Snyder visited Berklee twice before enrolling in the Five-Week Summer Performance Program. Two years ago, while visiting relatives in Massachusetts, her mom surprised her with a tour of the college. Last year, she participated in the Berklee Percussion Festival. There, she attended clinics featuring such artists as Horacio "El Negro" Hernandez, Eguie Castrillo, and Sheila E. "That's when I really got a good look at the city and the school and fell in love with it," she says. But it's not just the famous names that drew her to Berklee. The personal touch of a smaller school has shone through even in her few visits. Her student-run tour was led by Marcus Santos, a hand percussionist from Brazil. When she returned for the Berklee Percussion Festival, he was her R.A. And this summer she ran into him—now an alumnus—in the computer labs.
Each summer has been a step toward Snyder's ultimate goal—attending Berklee full time. But she almost didn't make it to the Five-Week Performance Program. She just couldn't come up with the tuition. "At home it's just me and my mom, and we have very limited funding," Snyder says. "When I originally told my mom, she was real skeptical about it.

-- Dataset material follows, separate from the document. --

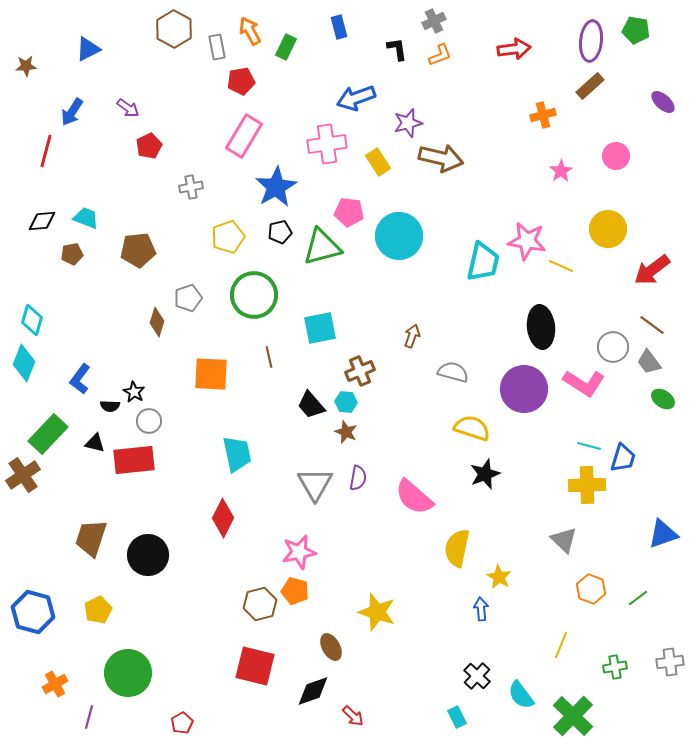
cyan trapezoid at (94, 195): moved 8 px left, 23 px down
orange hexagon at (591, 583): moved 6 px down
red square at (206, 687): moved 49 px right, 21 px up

She didn't want me to get my hopes up … because she knew we couldn't afford it." And, indeed, the original scholarship that Snyder won wasn't enough to cover the cost. So she decided that she wouldn't be able to come and notified her employer that she would be available for the whole summer.

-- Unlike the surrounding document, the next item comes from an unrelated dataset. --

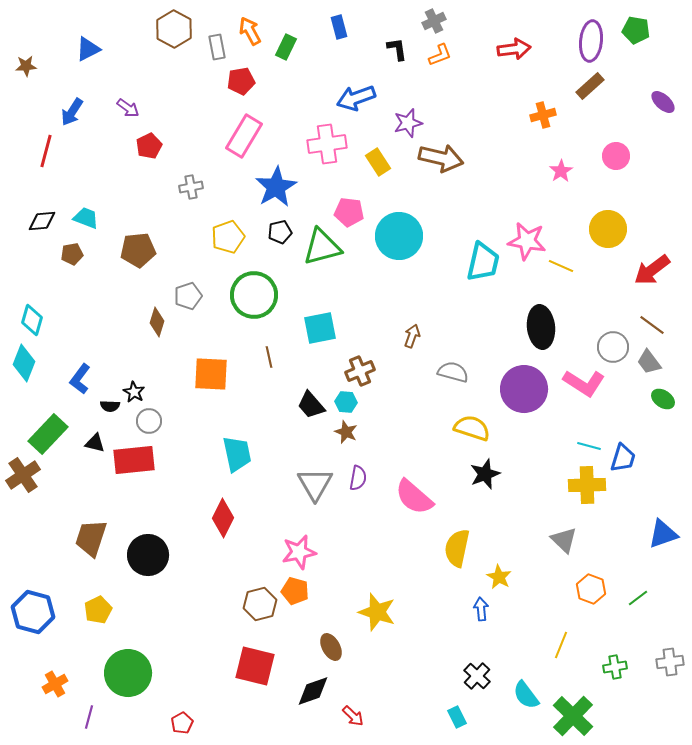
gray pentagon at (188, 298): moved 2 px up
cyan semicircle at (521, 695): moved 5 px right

Then she received a letter in late May informing her that she was the recipient of the Evans Scholarship from the D'Addario Foundation. It didn't cover the full cost of the program, but "that made it possible," Snyder says. She discussed it with her mother, who fully supported her. "She said, ‘Let's go for it, Bonnie, let's put everything we've got into getting you there,'" Snyder says. She gathered the rest of the money from various sources, such as sponsorships from the Kiwanis of Maryland and her grandfather's business, graduation gifts, and her part-time job.

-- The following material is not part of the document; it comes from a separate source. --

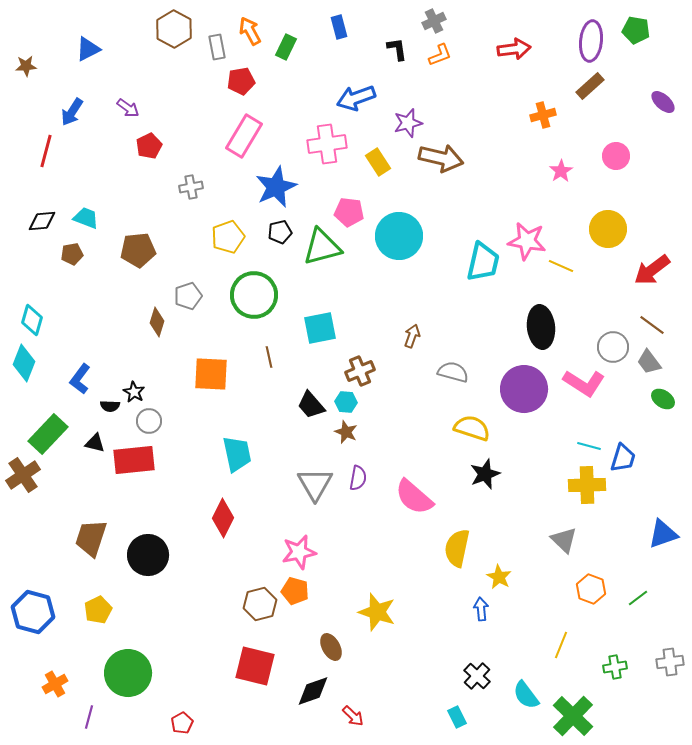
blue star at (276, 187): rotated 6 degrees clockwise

But by that point, the deadlines for housing applications had passed. "That was late May, early June. That was cutting it close," Snyder says. Her mother called the school to try to work out alternate arrangements and was able to find a spot. Her advice for future applicants: "Make sure you get your housing applications in early!"
When she was here, she was excited to experiment with different instruments and beats. The open drum circle was one of her favorite classes, because of the variety. "We played djembe, an African drum, last week. And the week before that we started out with some conga stuff," Snyder says.
By far, the highlight of the five-week program for her was her private lesson, which was taught by percussion department faculty member Rod Morgenstein. Before classes started he performed for the drummers, and "he blew me away," Snyder says. She was intimidated when she found out that Morgenstein had done two compilations with Jordan Rudess, the keyboardist with Dream Theater, her favorite band. "But he really sat down and worked with me," Snyder says. "I told him I wanted to get into some progressive rock tempos. He gave me a sheet of music in 7/8, 15/16, 12/8, just all sorts of weird times."
Of course music isn't easy, especially for a female drummer in a field dominated by guys. "I was really nervous when I got here, but I realized that I'm here for my own benefit, to worry about how I play and how I can improve my own talent and to work with the teachers. I'm not here … to compare who's the top kid."
Yet the opportunity to play in front of and with other students—outside of classes as well as in—is what attracted her to the five-week program.
"One of the reasons I'm here is to become less shy in my playing," she says. Her rock/pop ensemble, in which students practice for a performance at the end of the program, is one way to do that. Another is after-hours jam sessions. A friend of Snyder's reserved an ensemble room one night and gathered some people together. "We just played what we thought, what we felt. I'm not used to meeting people I've never worked with before and just playing," Snyder says. "It was really neat."